Both Ericsson and Nokia are looking beyond mobile networks to drive revenue growth
Mobile networking is the most important part of the business for both companies and both are evaluated broadly in terms of how well they are doing in this sector. However, both are also looking for growth in other areas. Nokia gets only about two thirds of its total revenue from mobile and does about 10% of its business with enterprises, while nearly all of Ericsson’s revenue is from telecoms.
Ericsson is investing in technology and services to offer to enterprises: it acquired Cradlepoint in 2021 and Vonage in 2022. We think that both Nokia and Ericsson will put more emphasis on, and get more growth from, enterprise customers going forward, particularly as private 5G grows in importance (this is another area in which Nokia has some advantage).
Cloud services and cloud-based technology are other areas that both vendors are emphasising strategically for growth.

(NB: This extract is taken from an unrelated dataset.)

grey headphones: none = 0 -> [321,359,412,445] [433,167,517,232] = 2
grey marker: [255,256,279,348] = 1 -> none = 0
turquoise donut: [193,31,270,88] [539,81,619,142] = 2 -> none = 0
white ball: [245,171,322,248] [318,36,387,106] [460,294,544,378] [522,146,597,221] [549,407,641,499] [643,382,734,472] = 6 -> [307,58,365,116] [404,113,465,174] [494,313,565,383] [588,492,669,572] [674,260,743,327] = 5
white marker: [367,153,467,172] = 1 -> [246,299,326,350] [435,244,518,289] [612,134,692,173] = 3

Nokia has a cloud and network services segment that it breaks out in financials, while Ericsson announced the creation of a new Cloud Software and Services business unit in 2Q 2022, which it will be reporting on in the future.

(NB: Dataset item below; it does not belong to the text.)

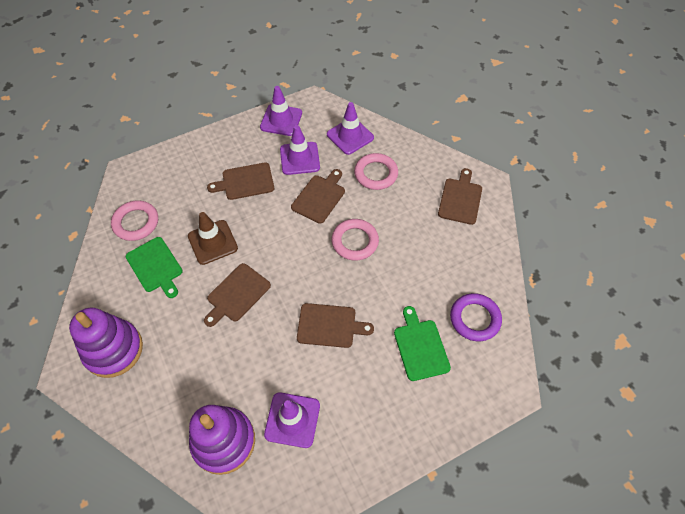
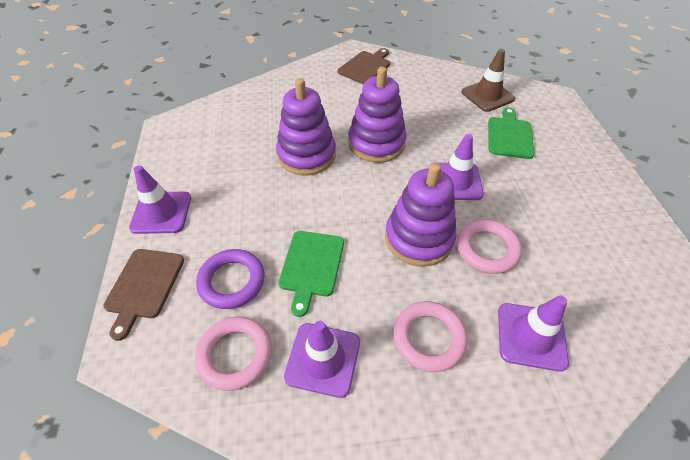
brown cutting board: [204,263,271,327] [207,162,274,200] [291,169,345,224] [297,303,374,348] [438,168,482,225] = 5 -> [103,249,184,341] [338,48,390,84] = 2
purple stacking toy: [69,307,143,378] [189,405,255,475] = 2 -> [276,78,336,175] [348,67,407,163] [385,163,456,267] = 3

The 2Q 2022 results show that Ericsson and Nokia have similar revenue and profits, both driven most immediately by the degree of 5G adoption and their ability to win and deliver that business. Currently, Ericsson is more successful; Nokia is scrambling to recover from missteps of years past. Looking forward, success in 5G will continue to be the biggest factor for both, but enterprise business and cloud services (where Nokia has the stronger position) are likely to provide greater revenue growth than the traditional mobile RAN business.